Red Nails is definitely one of the greatest of the Conan stories. Again Howard shows uncanny preternatural knowledge, with an ancient city very much like some of the stranger ones excavated in the middle east, and a realistic dragon more like Megalania Prisca than Saphira and her influences.
In the appendix, Wolves Beyond the Border is a special rare treat.
Enjoy and enjoy again the genious of Robert E!

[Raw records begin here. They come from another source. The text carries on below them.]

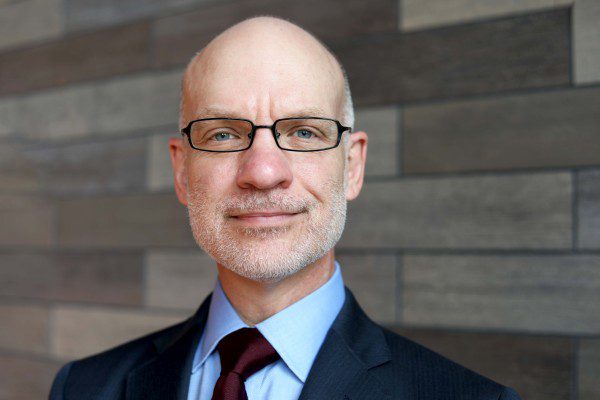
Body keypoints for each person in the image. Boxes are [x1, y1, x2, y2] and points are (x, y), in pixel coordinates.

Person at [49, 16, 521, 400]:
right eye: (223, 134)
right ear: (181, 172)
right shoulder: (84, 389)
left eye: (304, 132)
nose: (263, 171)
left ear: (352, 166)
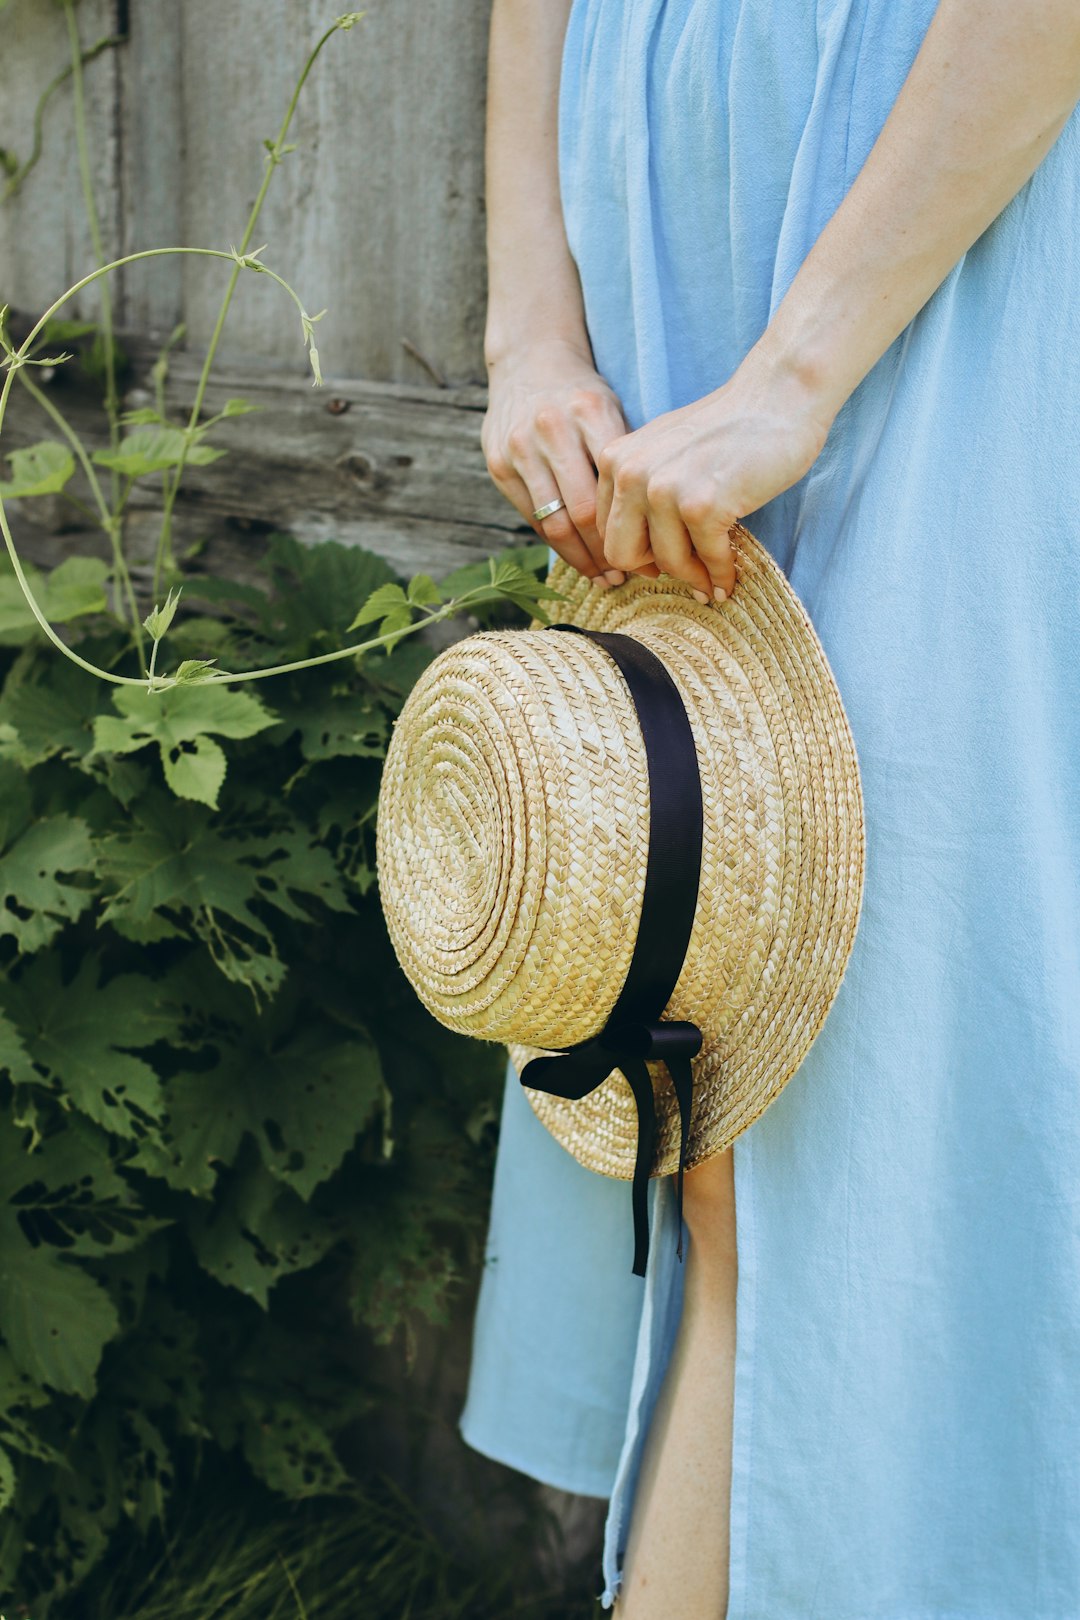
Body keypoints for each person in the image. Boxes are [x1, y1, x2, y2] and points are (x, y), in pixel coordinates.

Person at [461, 1, 1080, 1615]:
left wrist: (799, 373)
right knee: (709, 1038)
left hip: (943, 193)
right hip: (674, 192)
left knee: (852, 1092)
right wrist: (531, 321)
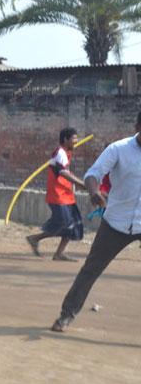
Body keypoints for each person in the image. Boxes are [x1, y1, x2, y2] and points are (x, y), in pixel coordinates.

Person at [51, 113, 141, 332]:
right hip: (116, 222)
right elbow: (94, 174)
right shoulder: (118, 149)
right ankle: (66, 315)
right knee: (91, 269)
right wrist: (93, 192)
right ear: (138, 126)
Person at [26, 128, 87, 261]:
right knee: (64, 223)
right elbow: (62, 172)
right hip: (57, 195)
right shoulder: (60, 152)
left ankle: (58, 254)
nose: (76, 141)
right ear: (65, 139)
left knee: (73, 225)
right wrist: (82, 184)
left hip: (67, 195)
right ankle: (35, 238)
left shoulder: (66, 152)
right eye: (74, 138)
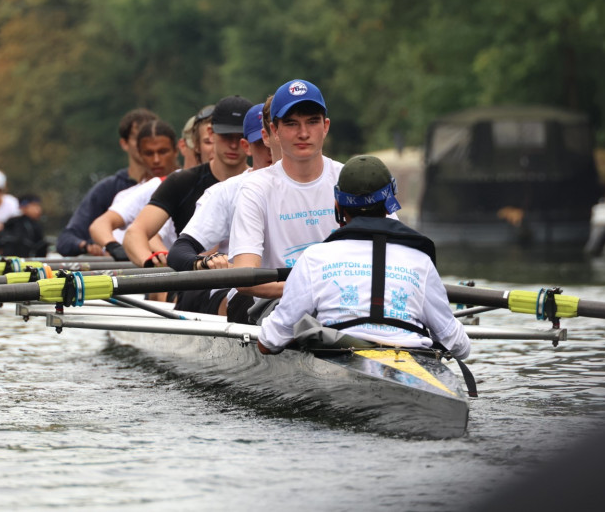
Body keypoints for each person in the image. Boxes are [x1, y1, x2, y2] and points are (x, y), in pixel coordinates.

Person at [257, 155, 471, 360]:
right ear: (389, 204)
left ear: (338, 207)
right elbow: (459, 347)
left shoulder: (314, 258)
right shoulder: (420, 261)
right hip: (412, 357)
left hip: (337, 357)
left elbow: (268, 343)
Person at [227, 79, 344, 320]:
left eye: (312, 122)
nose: (303, 133)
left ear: (326, 126)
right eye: (291, 124)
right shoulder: (256, 188)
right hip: (279, 304)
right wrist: (313, 292)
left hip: (347, 300)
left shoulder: (347, 179)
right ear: (275, 131)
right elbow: (243, 277)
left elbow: (395, 255)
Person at [167, 101, 275, 314]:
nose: (270, 150)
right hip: (232, 288)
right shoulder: (225, 192)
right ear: (249, 147)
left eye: (272, 140)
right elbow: (179, 253)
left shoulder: (326, 181)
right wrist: (205, 263)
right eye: (261, 142)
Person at [123, 96, 253, 268]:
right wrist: (150, 264)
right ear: (211, 133)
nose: (234, 145)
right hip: (193, 281)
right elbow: (135, 233)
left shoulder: (262, 182)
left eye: (241, 137)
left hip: (248, 284)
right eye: (227, 136)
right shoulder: (181, 181)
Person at [55, 108, 158, 257]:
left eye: (150, 139)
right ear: (124, 143)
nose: (146, 146)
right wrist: (87, 246)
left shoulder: (176, 183)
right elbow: (66, 240)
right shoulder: (107, 189)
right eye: (139, 139)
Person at [88, 119, 181, 261]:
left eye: (163, 152)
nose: (156, 160)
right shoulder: (125, 196)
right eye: (149, 153)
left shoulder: (193, 184)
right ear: (140, 155)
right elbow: (99, 226)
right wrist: (114, 248)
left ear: (176, 151)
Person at [0, 194, 49, 258]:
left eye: (38, 206)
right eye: (34, 206)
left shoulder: (35, 226)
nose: (38, 209)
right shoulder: (12, 223)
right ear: (23, 207)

J. Lyon Layden The Other Side of Yore
Greatness doesn't fade with time May 7, 2007 5 out of 5 found this review helpful
I have been reading the works of Robert E. Howard for half a century and in all that time never has his prose failed to amaze me in it's richness, its intensity, and it's unfailing ability to take me from the world around me to the worlds that Howard created with such unfailing verve and passion. In this series of books we at last can read Howard unpolluted by the editorial persversion of those who wished to make a better time frame for the stories, or who thought the readers of heroic fantasy were not capable of ignoring such inanities as a misspelled word, or a small glitch in the temporal continuity of a characters life, or a kingdoms identity. I won't bore the reader here with a rehashing of Howard's brief but prodigiously creative life. Nor will I rave about the fact the he single handedly created a whole genre. I will simply say, as an author, as an artist, as an image maker, I have yet in my now long life and as an officianado of the so called sword and sorcery genre, ever seen his equal. Not Burroughs, nor Kline nor Leiber, not Bradbury, nor any other author that I have discovered in my unending search for great fantasy reading materials has ever created prose that with such pure and unimpeded energy throws the reader into a fictional environ so alive with the sights, sounds, smells and the beingness of worlds that existed in one mind. Howard's unique ability to put you into his worlds always raises the unanswerable question; if he had lived to a more mature age, would he have grown and expanded his incredible gift to write works of greater depth and meaning? Well, that question will only be answered when all of us who live on this plane, and those worthy of it, meet Howard on the Eylisian fields, amongst the other mighty warriors who did walk this world. I have no doubt that if the gods are just, that somewhere in that realm across the river styx there lives a warrior who once wote those tales, and who now, with all those other warriors who conquered and created empires, fights battles each day, and with the coming dawn, all those who were slain on that field the day before awake to grog and a linsome lass to prepare them to fight that glorious and unending contest once again. There I think you will find him, forever what he was, a warrior, filled with a lust for life and adventure. Look to the front of the lines and there you will find him with sword and buckler hewing and roaring his joy of life.